とっても香ばしい良い香りがして、時にはカリカリ、時にはふわふわ、カリカリの中にふわふわがあることもあります。バターやチーズにも、スープにもお肉にも、何にでもあうんです」
「甘いものにも?」
甘いものが好きなクスクスは思わず聞いた。
「もちろん!甘いパンは数えきれないほどたくさんありますよ」
「例えばどんな?」
クスクスはどんどん興味が湧いてきて前のめりになる。
「例えば甘いふわふわの生地に、たっぷり甘いカスタードクリームを包んで焼くんです」
「お菓子みたいだ!」
ほんのり温かいふわふわした香ばしいパンという食べ物の中からトロッとクリームが出てくるところを想像して、思わずよだれが出そうになった。
「よし!今僕にそれを作ってくれ!味見してやろう!」
「それは光栄です
じゃあ王子様だから、とびきり贅沢なクリームパンを作りましょう。
その代わり…」
アンナは微笑んで改めてクスクスを見つめる。
「殿下にもお手伝いいただいてもいいですか?私まだこの国に来て浅いのでわからないことだらけなんです」
「わかった、この第二王子クスクス様に任せろ!何からする?」
「まずは材料調達からです。

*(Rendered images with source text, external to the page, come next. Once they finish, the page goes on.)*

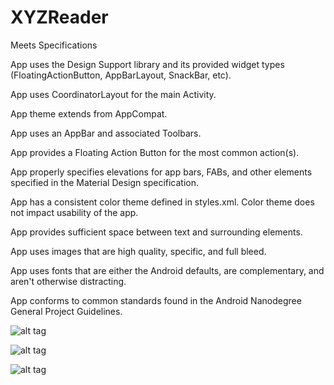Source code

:# XYZReader 


Meets Specifications

App uses the Design Support library and its provided widget types (FloatingActionButton, AppBarLayout, SnackBar, etc).

App uses CoordinatorLayout for the main Activity.

App theme extends from AppCompat.

App uses an AppBar and associated Toolbars.

App provides a Floating Action Button for the most common action(s).

App properly specifies elevations for app bars, FABs, and other elements specified in the Material Design specification.

App has a consistent color theme defined in styles.xml. Color theme does not impact usability of the app.

App provides sufficient space between text and surrounding elements.

App uses images that are high quality, specific, and full bleed.

App uses fonts that are either the Android defaults, are complementary, and aren't otherwise distracting.

App conforms to common standards found in the Android Nanodegree General Project Guidelines.


![alt tag](https://cloud.githubusercontent.com/assets/3963797/24752638/74c9cf70-1aec-11e7-9c50-6feb4df1d879.png)


![alt tag](https://cloud.githubusercontent.com/assets/3963797/24752639/76699f68-1aec-11e7-897f-b008ee656052.png)


![alt tag](https://cloud.githubusercontent.com/assets/3963797/24752641/7790ca74-1aec-11e7-9e03-ad6bd7a1b132.png)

牛乳と卵をうんとたくさん使うわ」
「そこから?!」
クスクスは仰天したが、どうしてもクリームパンというものを食べてみたいので付き合うことにした。
バケツを担いで牛を探しに小屋を出る。
「牛乳を手に入れるにはまず牛と仲良くならなきゃいけない。今回は僕がいるから苦労ないだろう」
「初めてきたときびっくりしました。私の国の牛は話さないので」
「なんだって?!じゃあどうやって牛乳を手に入れてるんだ?」
「農家さんが大切に牛を育てて、それで乳を搾るんです」
牛がそんなに簡単に言うことを聞くことに驚いた。
彼らはのんびり屋でお喋りできまぐれなのだ。
「それに鶏も私の国ではもっと小さくて白や茶色をしています」
異国の話には驚かされるばかりで、聞いていて飽きない。
普通は退屈極まりない材料調達と言う作業だったが、とても楽しいものだった。